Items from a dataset
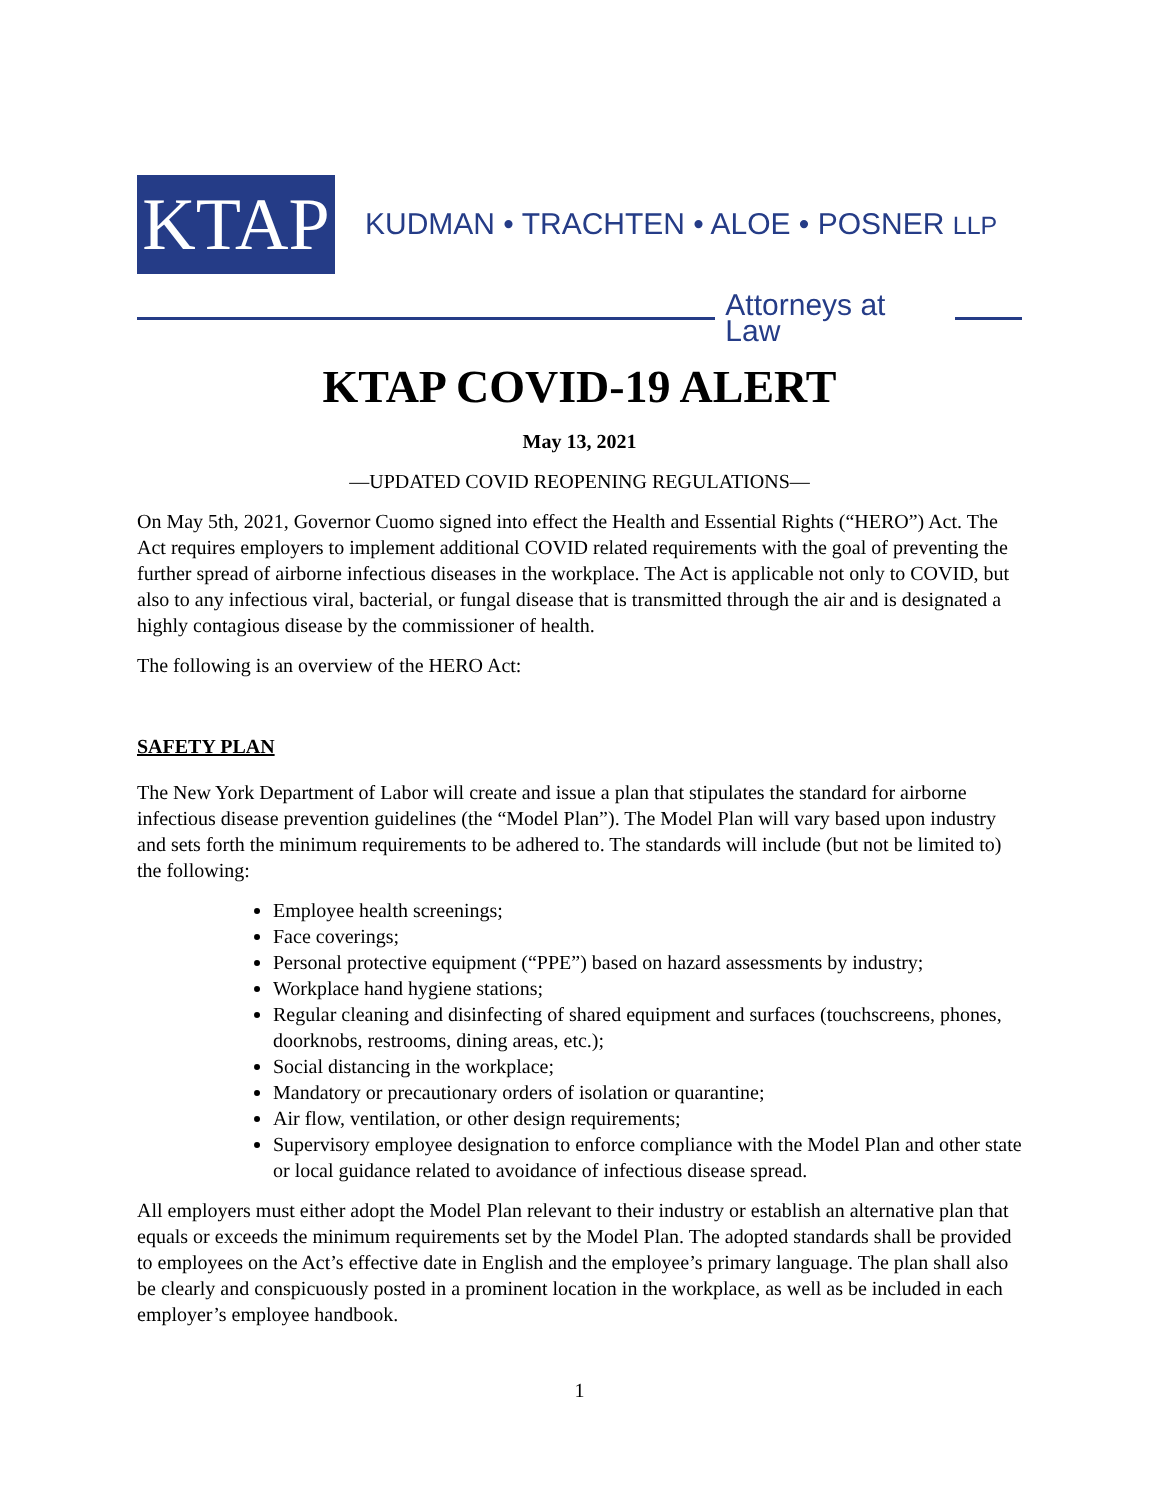KTAP
KUDMAN • TRACHTEN • ALOE • POSNER LLP
Attorneys at Law
KTAP COVID-19 ALERT
May 13, 2021
—UPDATED COVID REOPENING REGULATIONS—
On May 5th, 2021, Governor Cuomo signed into effect the Health and Essential Rights (“HERO”) Act. The Act requires employers to implement additional COVID related requirements with the goal of preventing the further spread of airborne infectious diseases in the workplace. The Act is applicable not only to COVID, but also to any infectious viral, bacterial, or fungal disease that is transmitted through the air and is designated a highly contagious disease by the commissioner of health.
The following is an overview of the HERO Act:
SAFETY PLAN
The New York Department of Labor will create and issue a plan that stipulates the standard for airborne infectious disease prevention guidelines (the “Model Plan”). The Model Plan will vary based upon industry and sets forth the minimum requirements to be adhered to. The standards will include (but not be limited to) the following:
Employee health screenings;
Face coverings;
Personal protective equipment (“PPE”) based on hazard assessments by industry;
Workplace hand hygiene stations;
Regular cleaning and disinfecting of shared equipment and surfaces (touchscreens, phones, doorknobs, restrooms, dining areas, etc.);
Social distancing in the workplace;
Mandatory or precautionary orders of isolation or quarantine;
Air flow, ventilation, or other design requirements;
Supervisory employee designation to enforce compliance with the Model Plan and other state or local guidance related to avoidance of infectious disease spread.
All employers must either adopt the Model Plan relevant to their industry or establish an alternative plan that equals or exceeds the minimum requirements set by the Model Plan. The adopted standards shall be provided to employees on the Act’s effective date in English and the employee’s primary language. The plan shall also be clearly and conspicuously posted in a prominent location in the workplace, as well as be included in each employer’s employee handbook.
1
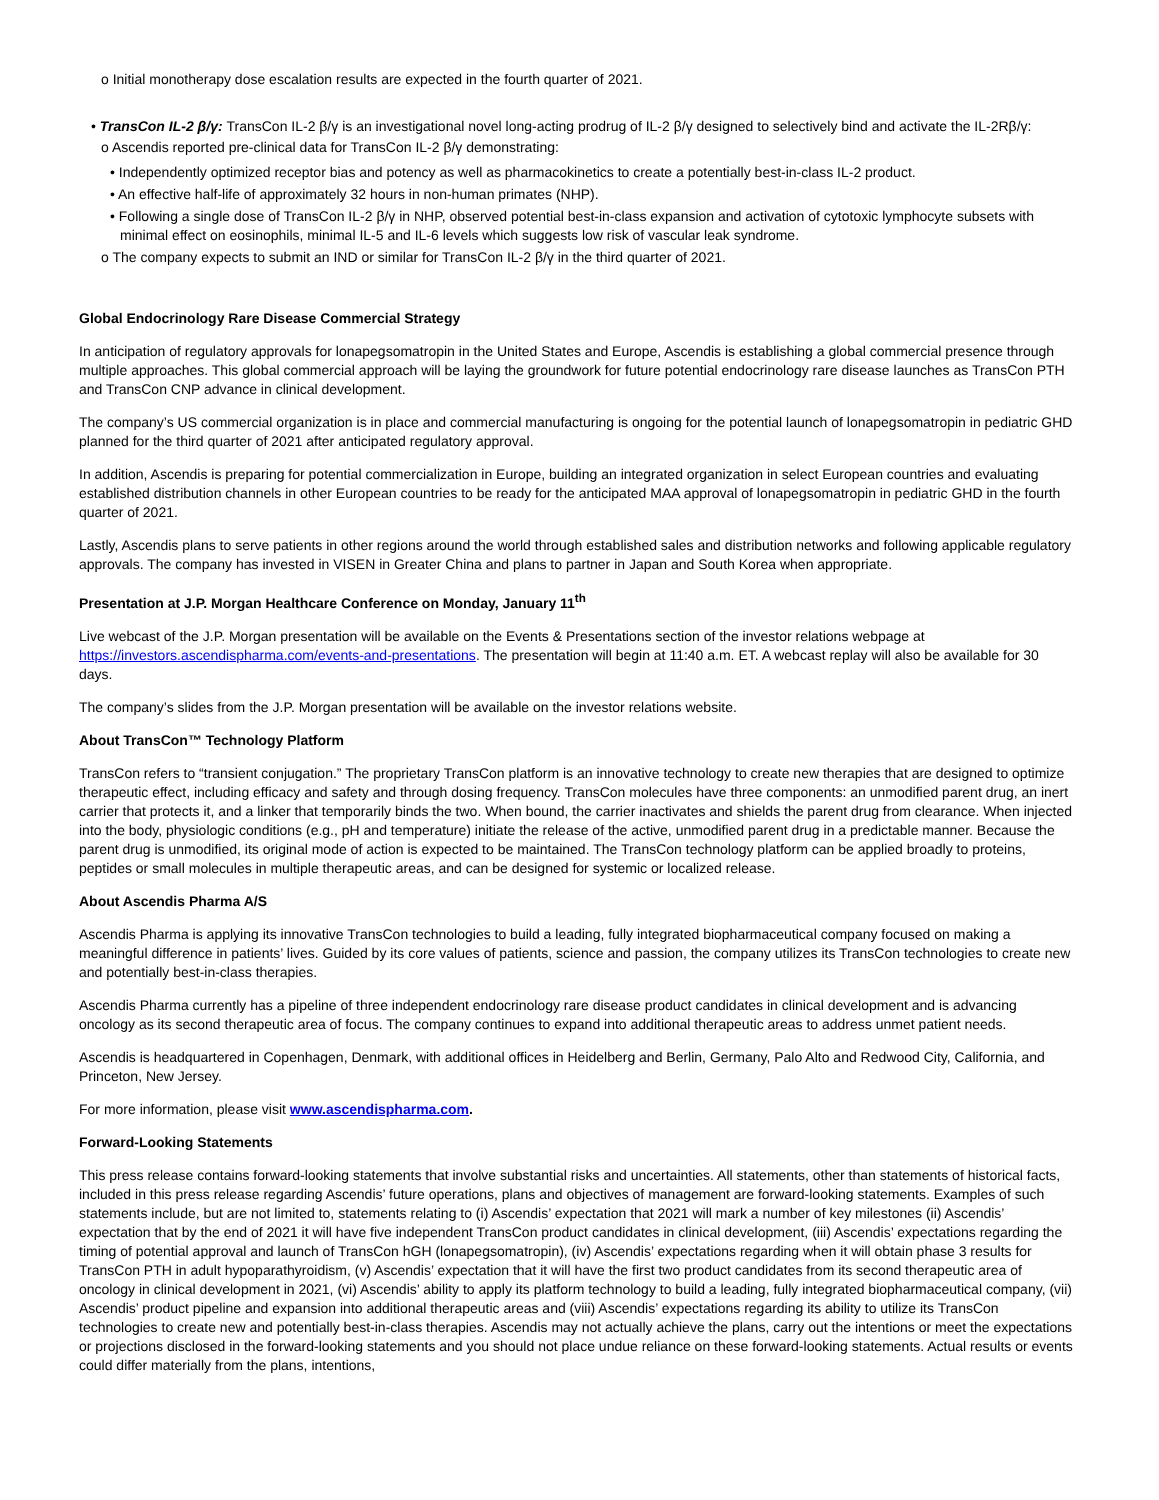o Initial monotherapy dose escalation results are expected in the fourth quarter of 2021.
• TransCon IL-2 β/γ: TransCon IL-2 β/γ is an investigational novel long-acting prodrug of IL-2 β/γ designed to selectively bind and activate the IL-2Rβ/γ:
o Ascendis reported pre-clinical data for TransCon IL-2 β/γ demonstrating:
• Independently optimized receptor bias and potency as well as pharmacokinetics to create a potentially best-in-class IL-2 product.
• An effective half-life of approximately 32 hours in non-human primates (NHP).
• Following a single dose of TransCon IL-2 β/γ in NHP, observed potential best-in-class expansion and activation of cytotoxic lymphocyte subsets with minimal effect on eosinophils, minimal IL-5 and IL-6 levels which suggests low risk of vascular leak syndrome.
o The company expects to submit an IND or similar for TransCon IL-2 β/γ in the third quarter of 2021.
Global Endocrinology Rare Disease Commercial Strategy
In anticipation of regulatory approvals for lonapegsomatropin in the United States and Europe, Ascendis is establishing a global commercial presence through multiple approaches. This global commercial approach will be laying the groundwork for future potential endocrinology rare disease launches as TransCon PTH and TransCon CNP advance in clinical development.
The company’s US commercial organization is in place and commercial manufacturing is ongoing for the potential launch of lonapegsomatropin in pediatric GHD planned for the third quarter of 2021 after anticipated regulatory approval.
In addition, Ascendis is preparing for potential commercialization in Europe, building an integrated organization in select European countries and evaluating established distribution channels in other European countries to be ready for the anticipated MAA approval of lonapegsomatropin in pediatric GHD in the fourth quarter of 2021.
Lastly, Ascendis plans to serve patients in other regions around the world through established sales and distribution networks and following applicable regulatory approvals. The company has invested in VISEN in Greater China and plans to partner in Japan and South Korea when appropriate.
Presentation at J.P. Morgan Healthcare Conference on Monday, January 11<sup>th</sup>
Live webcast of the J.P. Morgan presentation will be available on the Events & Presentations section of the investor relations webpage at https://investors.ascendispharma.com/events-and-presentations. The presentation will begin at 11:40 a.m. ET. A webcast replay will also be available for 30 days.
The company’s slides from the J.P. Morgan presentation will be available on the investor relations website.
About TransCon™ Technology Platform
TransCon refers to “transient conjugation.” The proprietary TransCon platform is an innovative technology to create new therapies that are designed to optimize therapeutic effect, including efficacy and safety and through dosing frequency. TransCon molecules have three components: an unmodified parent drug, an inert carrier that protects it, and a linker that temporarily binds the two. When bound, the carrier inactivates and shields the parent drug from clearance. When injected into the body, physiologic conditions (e.g., pH and temperature) initiate the release of the active, unmodified parent drug in a predictable manner. Because the parent drug is unmodified, its original mode of action is expected to be maintained. The TransCon technology platform can be applied broadly to proteins, peptides or small molecules in multiple therapeutic areas, and can be designed for systemic or localized release.
About Ascendis Pharma A/S
Ascendis Pharma is applying its innovative TransCon technologies to build a leading, fully integrated biopharmaceutical company focused on making a meaningful difference in patients’ lives. Guided by its core values of patients, science and passion, the company utilizes its TransCon technologies to create new and potentially best-in-class therapies.
Ascendis Pharma currently has a pipeline of three independent endocrinology rare disease product candidates in clinical development and is advancing oncology as its second therapeutic area of focus. The company continues to expand into additional therapeutic areas to address unmet patient needs.
Ascendis is headquartered in Copenhagen, Denmark, with additional offices in Heidelberg and Berlin, Germany, Palo Alto and Redwood City, California, and Princeton, New Jersey.
For more information, please visit www.ascendispharma.com.
Forward-Looking Statements
This press release contains forward-looking statements that involve substantial risks and uncertainties. All statements, other than statements of historical facts, included in this press release regarding Ascendis’ future operations, plans and objectives of management are forward-looking statements. Examples of such statements include, but are not limited to, statements relating to (i) Ascendis’ expectation that 2021 will mark a number of key milestones (ii) Ascendis’ expectation that by the end of 2021 it will have five independent TransCon product candidates in clinical development, (iii) Ascendis’ expectations regarding the timing of potential approval and launch of TransCon hGH (lonapegsomatropin), (iv) Ascendis’ expectations regarding when it will obtain phase 3 results for TransCon PTH in adult hypoparathyroidism, (v) Ascendis’ expectation that it will have the first two product candidates from its second therapeutic area of oncology in clinical development in 2021, (vi) Ascendis’ ability to apply its platform technology to build a leading, fully integrated biopharmaceutical company, (vii) Ascendis’ product pipeline and expansion into additional therapeutic areas and (viii) Ascendis’ expectations regarding its ability to utilize its TransCon technologies to create new and potentially best-in-class therapies. Ascendis may not actually achieve the plans, carry out the intentions or meet the expectations or projections disclosed in the forward-looking statements and you should not place undue reliance on these forward-looking statements. Actual results or events could differ materially from the plans, intentions,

• [EXERCISE DIRECTIONS]: All lines above from the one holding "Presentation at J.P." to the one holding "About TransCon™ Technology Platform", inclusive, are to be copied exactly; no other line is wanted.

• [COMPLETED TASK]:
Presentation at J.P. Morgan Healthcare Conference on Monday, January 11<sup>th</sup>
Live webcast of the J.P. Morgan presentation will be available on the Events & Presentations section of the investor relations webpage at https://investors.ascendispharma.com/events-and-presentations. The presentation will begin at 11:40 a.m. ET. A webcast replay will also be available for 30 days.
The company’s slides from the J.P. Morgan presentation will be available on the investor relations website.
About TransCon™ Technology Platform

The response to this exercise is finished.